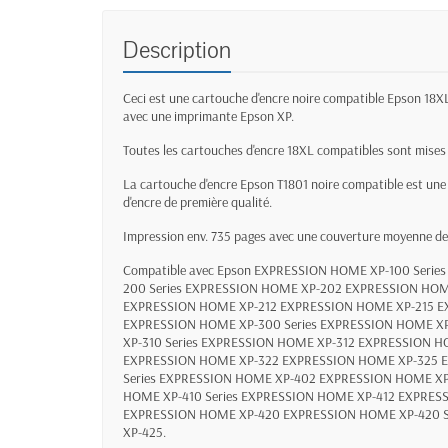
Description
Ceci est une cartouche d'encre noire compatible Epson 18X
avec une imprimante Epson XP.
Toutes les cartouches d'encre 18XL compatibles sont mises 
La cartouche d'encre Epson T1801 noire compatible est une
d'encre de première qualité.
Impression env. 735 pages avec une couverture moyenne d
Compatible avec Epson
EXPRESSION HOME XP-100 Serie
200 Series EXPRESSION HOME XP-202 EXPRESSION HOM
EXPRESSION HOME XP-212 EXPRESSION HOME XP-215 
EXPRESSION HOME XP-300 Series EXPRESSION HOME 
XP-310 Series EXPRESSION HOME XP-312 EXPRESSION H
EXPRESSION HOME XP-322 EXPRESSION HOME XP-325 
Series EXPRESSION HOME XP-402 EXPRESSION HOME 
HOME XP-410 Series EXPRESSION HOME XP-412 EXPRES
EXPRESSION HOME XP-420 EXPRESSION HOME XP-420 S
XP-425.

····················

▸ TASK DIRECTIONS
Give the listing above again word for word, without its pictures.

▸ SOLUTION
Description
Ceci est une cartouche d'encre noire compatible Epson 18X
avec une imprimante Epson XP.
Toutes les cartouches d'encre 18XL compatibles sont mises 
La cartouche d'encre Epson T1801 noire compatible est une
d'encre de première qualité.
Impression env. 735 pages avec une couverture moyenne d
Compatible avec Epson
EXPRESSION HOME XP-100 Serie
200 Series EXPRESSION HOME XP-202 EXPRESSION HOM
EXPRESSION HOME XP-212 EXPRESSION HOME XP-215 
EXPRESSION HOME XP-300 Series EXPRESSION HOME 
XP-310 Series EXPRESSION HOME XP-312 EXPRESSION H
EXPRESSION HOME XP-322 EXPRESSION HOME XP-325 
Series EXPRESSION HOME XP-402 EXPRESSION HOME 
HOME XP-410 Series EXPRESSION HOME XP-412 EXPRES
EXPRESSION HOME XP-420 EXPRESSION HOME XP-420 S
XP-425.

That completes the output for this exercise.